Each line below from the one containing "Автоматизация для ворот" through the one containing "вчительки малювала до свят: до дня святого" is to be given again exactly, and no line outside that span.

(Stored dataset items)
((
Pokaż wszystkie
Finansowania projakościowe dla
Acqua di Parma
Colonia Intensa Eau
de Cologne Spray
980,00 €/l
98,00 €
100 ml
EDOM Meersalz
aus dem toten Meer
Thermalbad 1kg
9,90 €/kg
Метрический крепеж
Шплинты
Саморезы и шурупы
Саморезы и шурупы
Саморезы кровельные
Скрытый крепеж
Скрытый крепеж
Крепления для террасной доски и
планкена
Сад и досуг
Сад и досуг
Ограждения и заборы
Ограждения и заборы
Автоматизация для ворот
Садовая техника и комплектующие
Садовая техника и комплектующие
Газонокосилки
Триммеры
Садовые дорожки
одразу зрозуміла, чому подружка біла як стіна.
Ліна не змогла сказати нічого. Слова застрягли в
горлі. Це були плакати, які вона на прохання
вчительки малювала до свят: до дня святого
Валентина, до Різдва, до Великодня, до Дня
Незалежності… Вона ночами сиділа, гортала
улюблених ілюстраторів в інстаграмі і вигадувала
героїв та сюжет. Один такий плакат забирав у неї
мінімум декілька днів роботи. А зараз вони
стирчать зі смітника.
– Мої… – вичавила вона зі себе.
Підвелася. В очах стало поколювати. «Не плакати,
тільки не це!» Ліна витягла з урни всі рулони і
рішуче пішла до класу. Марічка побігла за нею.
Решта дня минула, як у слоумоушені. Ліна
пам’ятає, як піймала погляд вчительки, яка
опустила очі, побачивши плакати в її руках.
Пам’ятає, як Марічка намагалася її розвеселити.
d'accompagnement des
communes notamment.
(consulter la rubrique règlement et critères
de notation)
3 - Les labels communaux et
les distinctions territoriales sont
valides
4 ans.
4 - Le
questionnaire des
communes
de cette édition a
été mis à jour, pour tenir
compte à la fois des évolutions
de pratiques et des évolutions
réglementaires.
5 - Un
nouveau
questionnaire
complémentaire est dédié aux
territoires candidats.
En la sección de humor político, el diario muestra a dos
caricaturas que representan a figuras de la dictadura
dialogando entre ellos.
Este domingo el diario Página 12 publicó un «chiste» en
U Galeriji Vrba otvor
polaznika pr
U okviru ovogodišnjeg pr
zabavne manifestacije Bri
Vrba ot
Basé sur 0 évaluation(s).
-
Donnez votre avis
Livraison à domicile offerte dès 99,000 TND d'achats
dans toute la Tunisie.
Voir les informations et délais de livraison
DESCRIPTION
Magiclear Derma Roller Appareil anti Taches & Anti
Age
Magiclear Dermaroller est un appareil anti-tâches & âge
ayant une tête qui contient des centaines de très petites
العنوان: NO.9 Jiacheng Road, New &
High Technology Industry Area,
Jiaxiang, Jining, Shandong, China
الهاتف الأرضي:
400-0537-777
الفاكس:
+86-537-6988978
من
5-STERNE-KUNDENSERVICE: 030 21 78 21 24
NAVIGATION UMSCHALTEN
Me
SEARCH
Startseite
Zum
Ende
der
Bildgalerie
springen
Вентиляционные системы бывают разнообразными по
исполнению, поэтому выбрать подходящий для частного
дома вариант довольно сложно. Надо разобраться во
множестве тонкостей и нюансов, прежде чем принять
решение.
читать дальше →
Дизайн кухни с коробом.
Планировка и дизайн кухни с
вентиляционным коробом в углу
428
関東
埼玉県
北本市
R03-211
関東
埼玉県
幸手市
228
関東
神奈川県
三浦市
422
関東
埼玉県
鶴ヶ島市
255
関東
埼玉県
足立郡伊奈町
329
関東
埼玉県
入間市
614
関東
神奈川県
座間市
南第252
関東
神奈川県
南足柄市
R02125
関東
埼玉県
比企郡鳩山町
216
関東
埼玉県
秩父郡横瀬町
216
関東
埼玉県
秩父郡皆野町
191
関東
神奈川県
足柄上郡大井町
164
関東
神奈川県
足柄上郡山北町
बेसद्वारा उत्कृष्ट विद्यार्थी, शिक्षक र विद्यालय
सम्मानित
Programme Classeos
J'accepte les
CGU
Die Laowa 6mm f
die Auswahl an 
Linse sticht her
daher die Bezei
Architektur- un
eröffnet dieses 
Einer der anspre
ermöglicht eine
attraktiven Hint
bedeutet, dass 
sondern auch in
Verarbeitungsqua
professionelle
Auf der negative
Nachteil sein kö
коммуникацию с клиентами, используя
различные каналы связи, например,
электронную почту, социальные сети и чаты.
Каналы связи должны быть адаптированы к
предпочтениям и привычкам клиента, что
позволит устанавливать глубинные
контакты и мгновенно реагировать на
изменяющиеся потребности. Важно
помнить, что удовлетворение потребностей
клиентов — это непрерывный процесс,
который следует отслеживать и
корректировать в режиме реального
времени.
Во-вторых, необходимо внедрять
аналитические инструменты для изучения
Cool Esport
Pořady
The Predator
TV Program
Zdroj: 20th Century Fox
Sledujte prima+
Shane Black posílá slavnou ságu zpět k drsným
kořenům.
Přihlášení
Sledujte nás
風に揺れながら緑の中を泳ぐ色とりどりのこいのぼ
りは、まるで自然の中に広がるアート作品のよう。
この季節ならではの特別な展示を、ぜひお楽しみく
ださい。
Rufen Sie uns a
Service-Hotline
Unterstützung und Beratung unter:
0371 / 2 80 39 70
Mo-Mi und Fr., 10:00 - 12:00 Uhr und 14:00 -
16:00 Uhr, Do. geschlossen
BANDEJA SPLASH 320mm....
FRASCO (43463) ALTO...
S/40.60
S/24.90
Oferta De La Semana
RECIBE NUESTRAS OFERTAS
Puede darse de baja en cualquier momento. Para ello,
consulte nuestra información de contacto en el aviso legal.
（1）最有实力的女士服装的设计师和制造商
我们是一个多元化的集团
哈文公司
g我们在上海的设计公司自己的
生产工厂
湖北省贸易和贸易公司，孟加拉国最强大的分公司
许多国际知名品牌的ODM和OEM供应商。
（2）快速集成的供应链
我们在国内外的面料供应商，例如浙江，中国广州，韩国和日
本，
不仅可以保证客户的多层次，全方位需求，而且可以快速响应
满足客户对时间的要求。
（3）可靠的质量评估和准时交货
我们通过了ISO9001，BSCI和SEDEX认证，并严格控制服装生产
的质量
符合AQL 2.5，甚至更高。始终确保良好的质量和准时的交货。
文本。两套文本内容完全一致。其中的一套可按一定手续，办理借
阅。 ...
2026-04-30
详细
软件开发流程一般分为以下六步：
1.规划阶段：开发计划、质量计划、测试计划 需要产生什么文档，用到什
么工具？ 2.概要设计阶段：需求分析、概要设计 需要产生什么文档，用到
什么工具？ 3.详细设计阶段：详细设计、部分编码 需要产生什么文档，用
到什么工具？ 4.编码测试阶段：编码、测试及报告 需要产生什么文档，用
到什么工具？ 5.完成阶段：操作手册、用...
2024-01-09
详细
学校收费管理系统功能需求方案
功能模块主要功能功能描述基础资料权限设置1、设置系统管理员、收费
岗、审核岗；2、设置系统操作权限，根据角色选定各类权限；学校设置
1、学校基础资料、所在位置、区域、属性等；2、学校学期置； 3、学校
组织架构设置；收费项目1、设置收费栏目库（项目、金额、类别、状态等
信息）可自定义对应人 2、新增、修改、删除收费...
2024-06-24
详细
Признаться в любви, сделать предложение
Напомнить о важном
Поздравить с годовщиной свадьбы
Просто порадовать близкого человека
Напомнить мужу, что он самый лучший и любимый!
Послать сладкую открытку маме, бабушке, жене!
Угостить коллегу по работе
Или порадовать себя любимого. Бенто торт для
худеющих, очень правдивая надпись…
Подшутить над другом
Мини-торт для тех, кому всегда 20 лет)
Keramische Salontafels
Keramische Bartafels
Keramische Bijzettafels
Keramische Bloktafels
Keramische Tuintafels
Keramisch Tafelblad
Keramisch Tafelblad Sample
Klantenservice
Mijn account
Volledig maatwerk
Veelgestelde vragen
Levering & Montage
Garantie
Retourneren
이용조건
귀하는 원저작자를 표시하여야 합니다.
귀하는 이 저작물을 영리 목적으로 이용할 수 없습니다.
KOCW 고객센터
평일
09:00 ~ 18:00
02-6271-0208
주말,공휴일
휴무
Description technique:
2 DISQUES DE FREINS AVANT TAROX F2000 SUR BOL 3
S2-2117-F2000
))
Result of the task:
Автоматизация для ворот
Садовая техника и комплектующие
Садовая техника и комплектующие
Газонокосилки
Триммеры
Садовые дорожки
одразу зрозуміла, чому подружка біла як стіна.
Ліна не змогла сказати нічого. Слова застрягли в
горлі. Це були плакати, які вона на прохання
вчительки малювала до свят: до дня святого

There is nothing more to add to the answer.